Problem to solve.
Quote the records beneath, complete and exact. Leave out images.
————
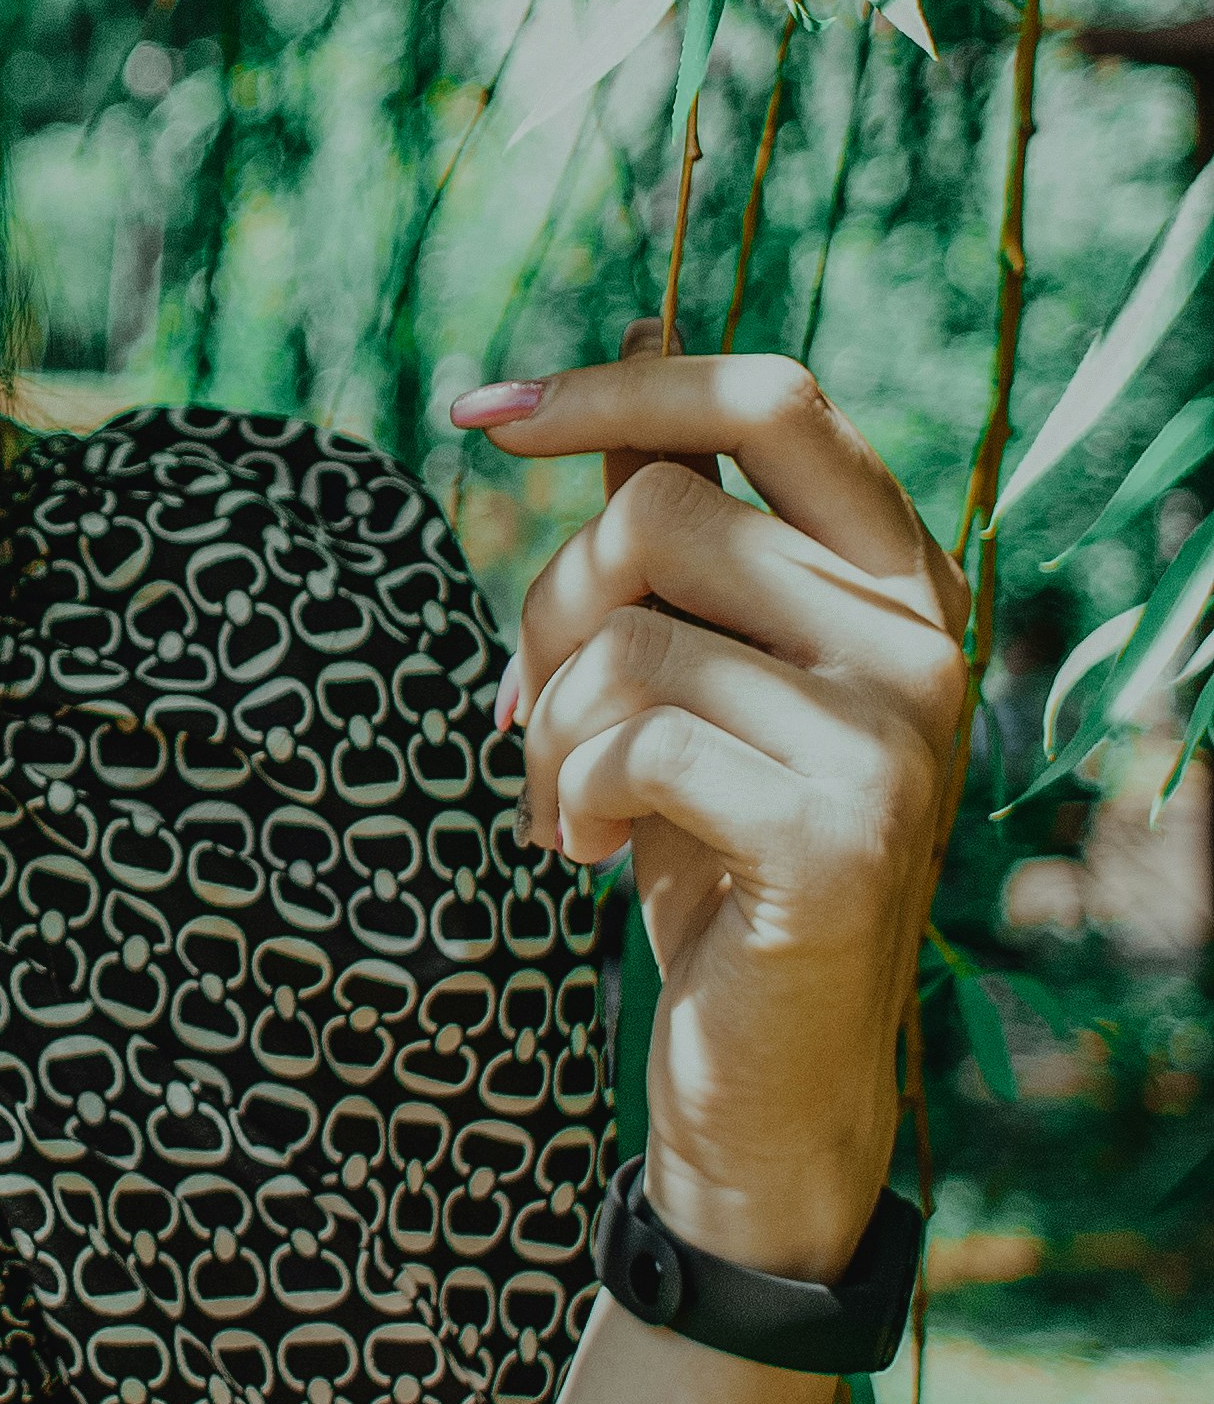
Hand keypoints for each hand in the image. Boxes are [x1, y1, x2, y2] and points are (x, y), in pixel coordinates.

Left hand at [447, 341, 968, 1279]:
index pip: (770, 399)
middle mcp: (924, 636)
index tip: (480, 409)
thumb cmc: (717, 851)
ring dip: (549, 729)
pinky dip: (574, 794)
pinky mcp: (842, 831)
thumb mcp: (696, 661)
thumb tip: (641, 328)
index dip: (619, 386)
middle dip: (548, 608)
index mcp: (899, 572)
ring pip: (630, 635)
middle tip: (530, 713)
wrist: (773, 1075)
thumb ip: (681, 509)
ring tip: (564, 805)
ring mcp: (898, 733)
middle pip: (660, 512)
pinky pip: (638, 741)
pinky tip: (588, 852)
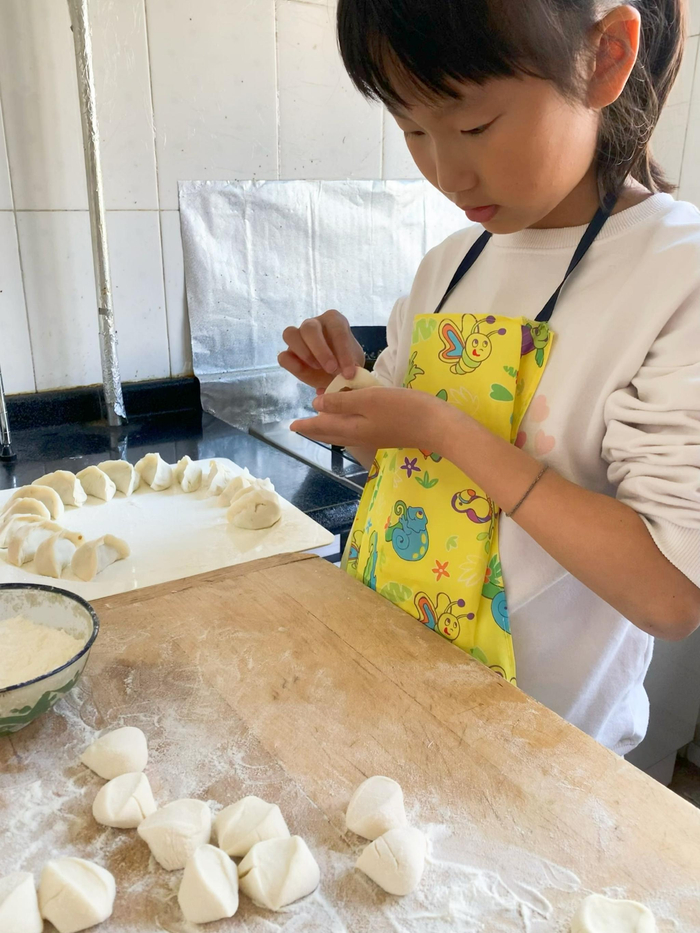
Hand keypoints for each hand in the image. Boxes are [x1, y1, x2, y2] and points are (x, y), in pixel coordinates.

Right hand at [279, 309, 365, 389]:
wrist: (336, 373)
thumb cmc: (346, 363)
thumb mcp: (355, 364)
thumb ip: (352, 368)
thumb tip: (347, 377)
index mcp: (334, 320)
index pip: (337, 330)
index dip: (344, 352)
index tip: (349, 373)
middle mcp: (314, 323)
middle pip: (309, 328)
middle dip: (320, 350)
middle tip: (332, 369)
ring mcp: (298, 337)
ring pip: (290, 334)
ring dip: (304, 353)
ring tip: (317, 369)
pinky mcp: (289, 354)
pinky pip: (283, 356)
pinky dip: (291, 365)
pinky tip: (303, 372)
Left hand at [290, 387, 456, 451]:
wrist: (437, 426)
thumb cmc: (403, 409)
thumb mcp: (369, 399)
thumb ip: (342, 402)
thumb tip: (317, 405)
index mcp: (353, 428)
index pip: (323, 427)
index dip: (307, 425)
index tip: (291, 426)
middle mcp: (360, 436)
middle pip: (332, 433)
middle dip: (316, 429)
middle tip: (302, 426)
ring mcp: (375, 437)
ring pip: (344, 433)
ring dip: (330, 427)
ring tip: (322, 420)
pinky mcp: (387, 433)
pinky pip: (357, 430)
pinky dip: (346, 424)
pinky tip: (351, 418)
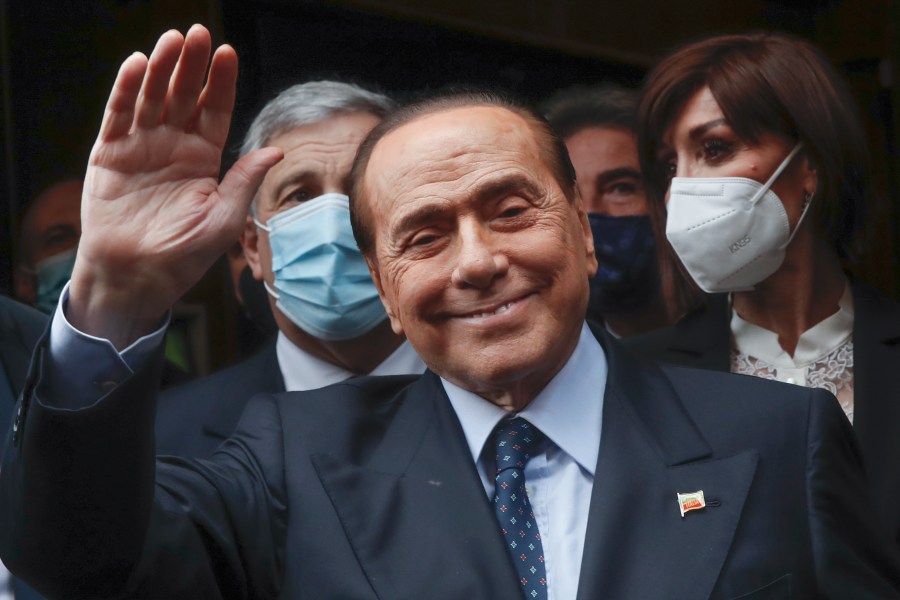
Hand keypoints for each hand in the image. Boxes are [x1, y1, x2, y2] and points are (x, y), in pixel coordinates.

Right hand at [68, 25, 282, 347]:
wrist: (138, 276)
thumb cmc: (185, 254)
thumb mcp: (224, 219)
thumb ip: (245, 181)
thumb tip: (277, 150)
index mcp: (203, 158)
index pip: (215, 111)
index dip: (221, 83)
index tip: (228, 54)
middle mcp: (173, 146)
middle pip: (184, 96)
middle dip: (191, 65)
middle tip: (198, 34)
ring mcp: (141, 147)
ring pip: (152, 98)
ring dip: (161, 69)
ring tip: (171, 41)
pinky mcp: (110, 154)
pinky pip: (119, 116)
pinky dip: (127, 90)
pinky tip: (138, 66)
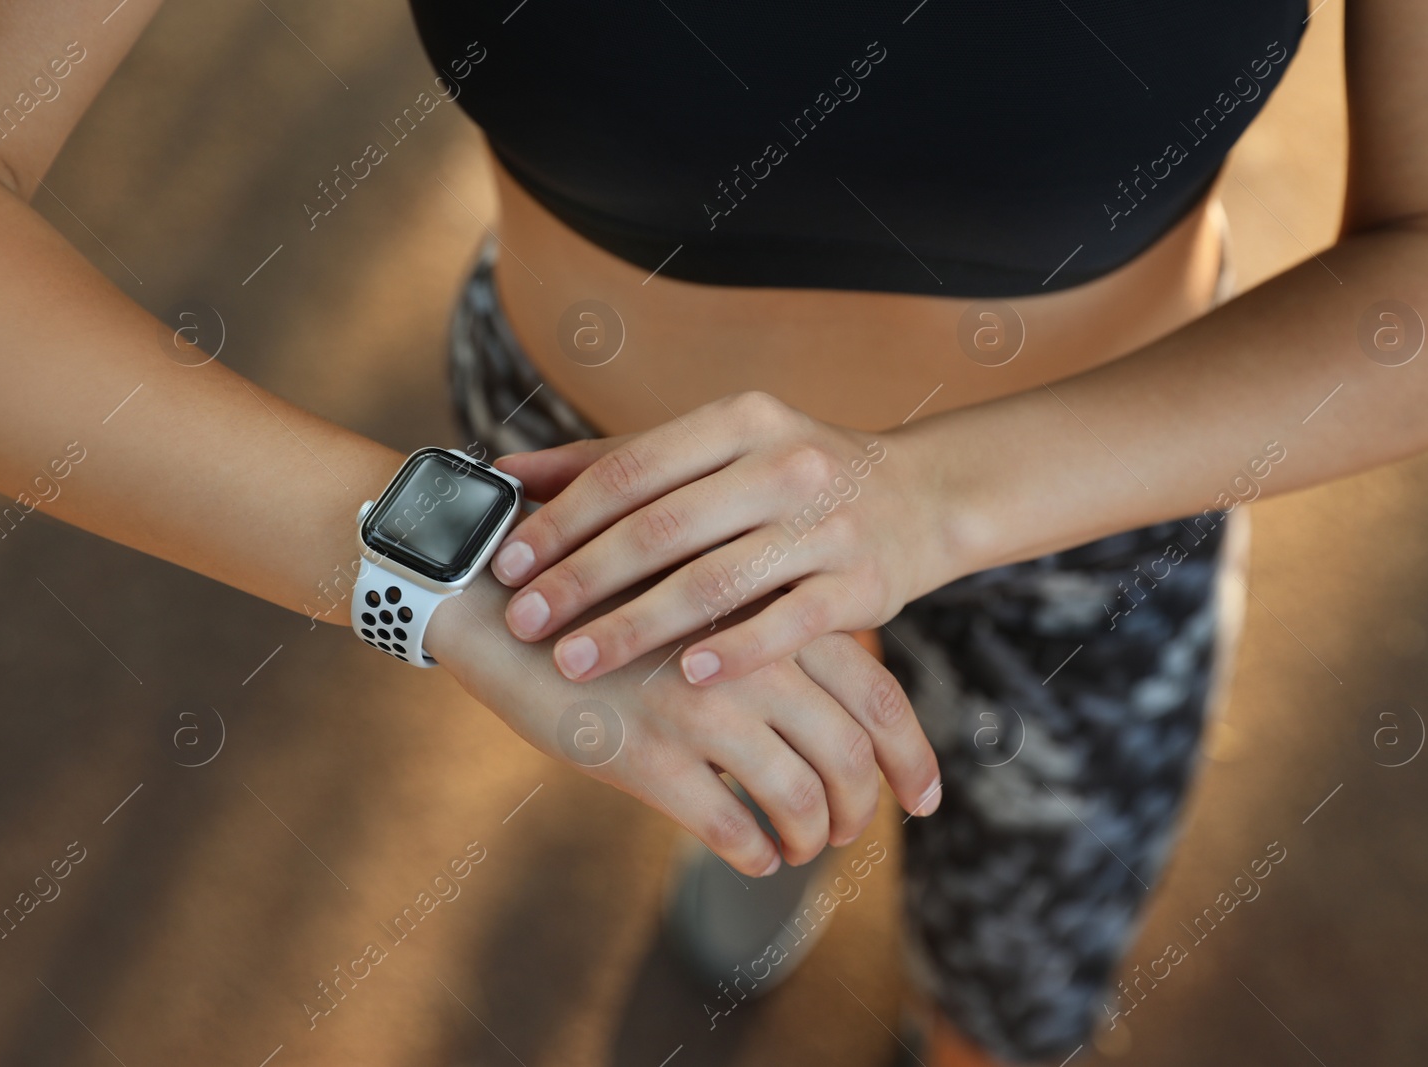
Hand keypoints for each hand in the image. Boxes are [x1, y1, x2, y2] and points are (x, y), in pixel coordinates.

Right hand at [425, 571, 941, 873]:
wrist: (500, 592)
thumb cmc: (602, 590)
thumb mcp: (700, 590)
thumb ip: (766, 633)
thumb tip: (825, 700)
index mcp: (771, 614)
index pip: (877, 694)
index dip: (911, 755)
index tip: (925, 798)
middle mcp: (751, 660)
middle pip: (851, 754)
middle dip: (864, 806)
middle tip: (850, 830)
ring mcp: (700, 708)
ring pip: (800, 798)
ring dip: (812, 836)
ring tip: (801, 847)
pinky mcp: (647, 755)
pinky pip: (731, 827)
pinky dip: (755, 853)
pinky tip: (751, 855)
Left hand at [488, 392, 953, 686]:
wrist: (924, 496)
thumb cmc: (793, 476)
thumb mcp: (716, 449)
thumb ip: (614, 462)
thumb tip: (503, 475)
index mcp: (739, 421)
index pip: (632, 468)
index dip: (563, 518)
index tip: (507, 563)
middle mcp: (785, 463)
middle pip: (663, 527)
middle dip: (583, 579)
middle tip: (523, 621)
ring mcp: (828, 525)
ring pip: (716, 581)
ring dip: (636, 626)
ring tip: (574, 663)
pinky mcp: (864, 584)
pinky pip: (789, 625)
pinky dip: (735, 651)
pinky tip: (683, 679)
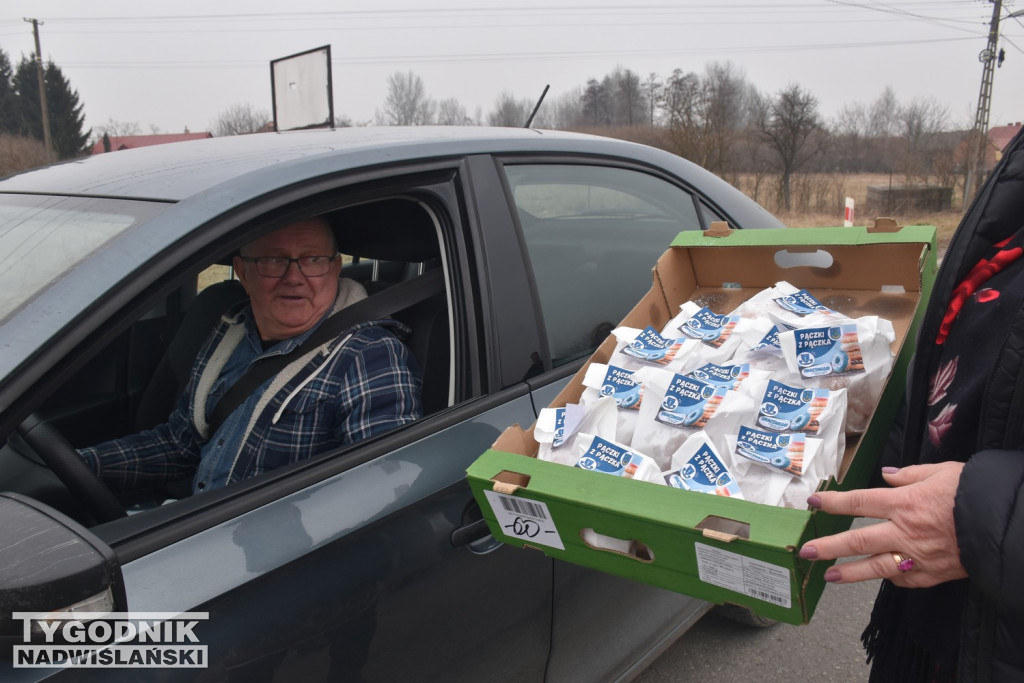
————
Written response.
Hand keypoints for each hand in the image. Boxes are [x1, y1, x2, y2] and points are (x, y), in pixel coordinates.

Left hand at [447, 341, 968, 1279]:
index pip: (770, 399)
middle mcp: (924, 636)
index tip: (480, 409)
thumb cmc: (717, 851)
ring dip: (549, 729)
pinky dip: (574, 794)
pinky mcp: (842, 831)
thumb mcp: (696, 661)
thumb tip: (641, 328)
index dip: (619, 386)
middle dip: (548, 608)
index mcp: (899, 572)
ring pip: (630, 635)
middle tip: (530, 713)
wrist: (773, 1075)
thumb ip: (681, 509)
ring tip: (564, 805)
ring mcp: (898, 733)
middle pip: (660, 512)
pinky pip: (638, 741)
pinky tip: (588, 852)
Hand keypoints for each hand in the image. Boxes are [x1, y1, x2, y2] and points are (x, y), in pixel coordinates.

Right hand at [279, 309, 365, 389]:
wrist: (336, 373)
thumb cmc: (346, 363)
thumb mcp: (355, 364)
thumb ip: (352, 368)
thumb tip: (347, 377)
index mcp: (334, 320)
index pip: (337, 330)
index dip: (344, 352)
index tip: (349, 373)
middle mcp: (314, 323)
middle pip: (309, 328)
middle dip: (320, 350)
middle tip: (332, 369)
ring mcp: (298, 337)
ring pip: (290, 334)
ring dip: (304, 353)
ring tip: (317, 369)
pinky mcp: (289, 354)
pinky pip: (283, 356)
pinky dip: (291, 365)
pinky tip: (303, 372)
Left hand at [290, 387, 456, 451]:
wrist: (437, 426)
thumb cmc: (403, 409)
thumb mcp: (369, 399)
thumb ip: (342, 402)
thumb tip: (317, 405)
index mcp: (353, 428)
index pip: (323, 427)
index dip: (307, 425)
index tip: (291, 426)
middle mcp: (360, 436)
middle pip: (332, 433)
middle dip: (316, 429)
middle tip: (302, 426)
ring mcp: (375, 437)
ring pip: (344, 433)
ring dip: (330, 427)
ring tip: (322, 420)
pinky mcp: (387, 433)
pinky pip: (357, 430)
pinky dip: (346, 424)
pinky tip: (351, 418)
Hand keypoints for each hand in the image. Boxes are [x1, y1, x2, y2] and points are (x, y), in pixel coordinates.

Right hand at [68, 25, 282, 347]:
wrist: (138, 276)
thumb cmc: (185, 254)
thumb mcp: (224, 219)
thumb ip: (245, 181)
thumb tip: (277, 150)
index mcp: (203, 158)
index pip: (215, 111)
index dip: (221, 83)
index tip: (228, 54)
middle mcp: (173, 146)
middle pip: (184, 96)
middle dip: (191, 65)
middle tip: (198, 34)
ring mcp: (141, 147)
ring pip: (152, 98)
ring dip: (161, 69)
ring tip: (171, 41)
pinky mcp: (110, 154)
pinky pip: (119, 116)
pinky dip: (127, 90)
pinky tip: (138, 66)
Hand keypoints for each hand in the image. Boxes are [x1, y1, x2, y2] and points are (x, y), in pixel coordinates.

Right hand at [425, 571, 941, 873]:
wrist: (500, 592)
thumb cmc: (602, 590)
thumb mcp: (700, 590)
thumb ip: (766, 633)
thumb tip: (825, 700)
index mcp: (771, 614)
index pip: (877, 694)
index dip: (911, 755)
index tip: (925, 798)
middle mcp: (751, 660)
middle pip: (851, 754)
middle dip: (864, 806)
middle tip: (850, 830)
ring mcp: (700, 708)
ring pip: (800, 798)
ring dip: (812, 836)
ring tip: (801, 847)
pinky mcp: (647, 755)
pinky pip: (731, 827)
pinky dip: (755, 853)
pinky tip: (751, 855)
Left hand at [488, 392, 953, 686]:
wrist: (924, 496)
thumb cmc: (793, 476)
thumb mcp: (716, 449)
thumb ip: (614, 462)
thumb tip: (503, 475)
index mcp: (739, 421)
index pip: (632, 468)
index dip: (563, 518)
index tip: (507, 563)
middle mcp: (785, 463)
middle pip: (663, 527)
middle dip: (583, 579)
middle tip: (523, 621)
ring mcp: (828, 525)
ring pip: (716, 581)
ring dip: (636, 626)
ring tip: (574, 663)
pinky mcp: (864, 584)
pinky pip: (789, 625)
pinky dip: (735, 651)
pinky tip: (683, 679)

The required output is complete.